Ashawagh Hall, also in Springs, sought funding too, Mr. Clapp said, but “as a nonprofit, they don’t even have the funds to get started, which led us to take a long and hard look at, how do we create something that gets better projects in the door and over the finish line?”
Along with prioritizing projects in harbor protection overlay districts, those with higher flow rates, and failed systems, ranking projects in a tiered structure will better inform funding decisions and encourage successful applications, Mr. Clapp said.
He proposed that, given adequate justification, 100 percent of design and installation be awarded to municipal properties like parks, recreational facilities, police and emergency medical service structures, and comfort stations; publicly accessible spaces such as nonprofit meeting spaces, religious centers, libraries, schools, and fire district buildings, and existing multifamily and high-density residences like affordable and senior citizens housing complexes. “These would be particularly large-flow properties that can be really difficult to upgrade,” Mr. Clapp said of the latter category.

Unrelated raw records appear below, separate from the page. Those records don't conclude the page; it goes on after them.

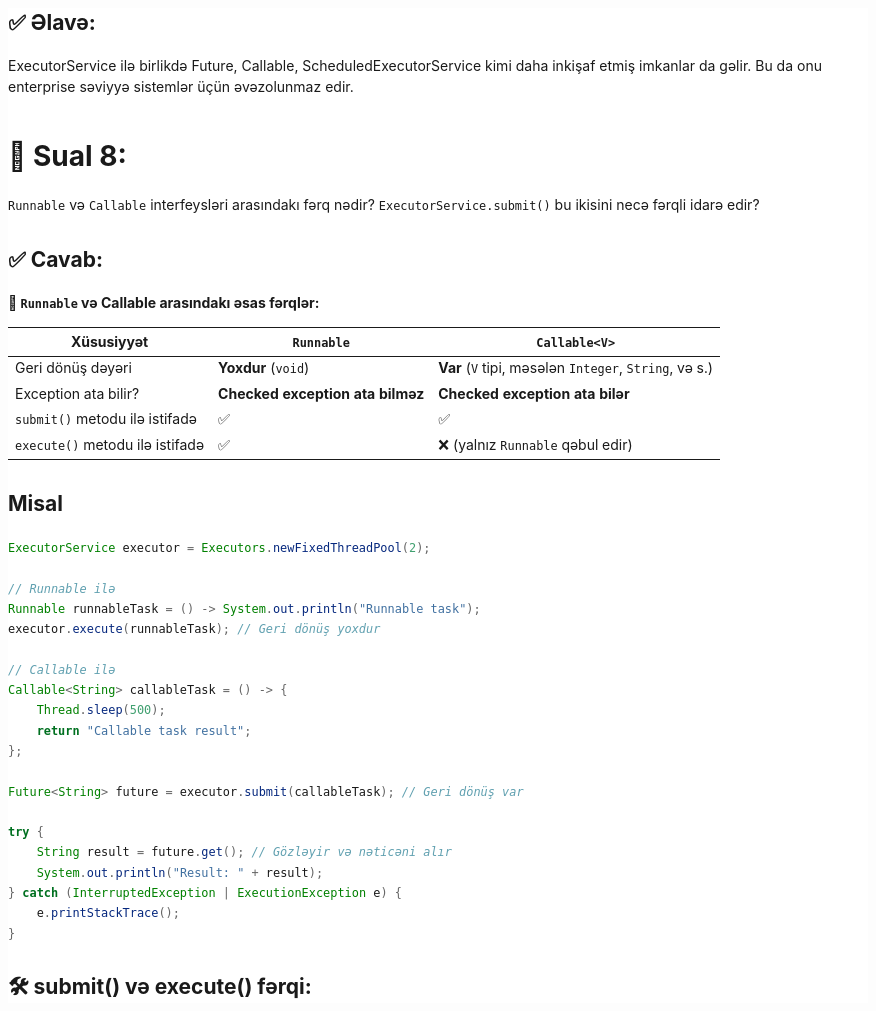 
## ✅ Əlavə:
ExecutorService ilə birlikdə Future, Callable, ScheduledExecutorService kimi daha inkişaf etmiş imkanlar da gəlir. Bu da onu enterprise səviyyə sistemlər üçün əvəzolunmaz edir.

# 🧠 Sual 8:
`Runnable` və `Callable` interfeysləri arasındakı fərq nədir? `ExecutorService.submit()` bu ikisini necə fərqli idarə edir?

## ✅ Cavab:
**🔄 `Runnable` və Callable arasındakı əsas fərqlər:**

| Xüsusiyyət                      | `Runnable`                       | `Callable<V>`                                          |
| ------------------------------- | -------------------------------- | ------------------------------------------------------ |
| Geri dönüş dəyəri               | **Yoxdur** (`void`)              | **Var** (`V` tipi, məsələn `Integer`, `String`, və s.) |
| Exception ata bilir?            | **Checked exception ata bilməz** | **Checked exception ata bilər**                        |
| `submit()` metodu ilə istifadə  | ✅                                | ✅                                                      |
| `execute()` metodu ilə istifadə | ✅                                | ❌ (yalnız `Runnable` qəbul edir)                       |

## Misal

```java
ExecutorService executor = Executors.newFixedThreadPool(2);

// Runnable ilə
Runnable runnableTask = () -> System.out.println("Runnable task");
executor.execute(runnableTask); // Geri dönüş yoxdur

// Callable ilə
Callable<String> callableTask = () -> {
    Thread.sleep(500);
    return "Callable task result";
};

Future<String> future = executor.submit(callableTask); // Geri dönüş var

try {
    String result = future.get(); // Gözləyir və nəticəni alır
    System.out.println("Result: " + result);
} catch (InterruptedException | ExecutionException e) {
    e.printStackTrace();
}
```

## 🛠 submit() və execute() fərqi:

Design costs would not be included in awards to condominiums, townhouses, homeowners associations, or trailer parks, and funding awards would be normalized to the single-family calculation. But these could be considered, on a case-by-case basis, for additional funding with end-of-year rebates, Mr. Clapp said. Traditional commercial properties and for-profit enterprises like retail stores, offices, and restaurants would be awarded up to 65 percent of installation costs if located within a water protection district; others would be awarded up to 50 percent. These awards would be capped at $200,000.
Another category, warehouses and industrial properties, would only be eligible for a rebate program. “We don’t have many of them,” Mr. Clapp said.
“Once you get to digest this,” he told the board, “we’re hoping this year to do a little bit of outreach to get the projects we want into the program. . . . We’re looking at Fort Pond, Lake Montauk, and the southern end of Three Mile Harbor” as among the most critical areas in which to conduct outreach and encourage property owners to participate.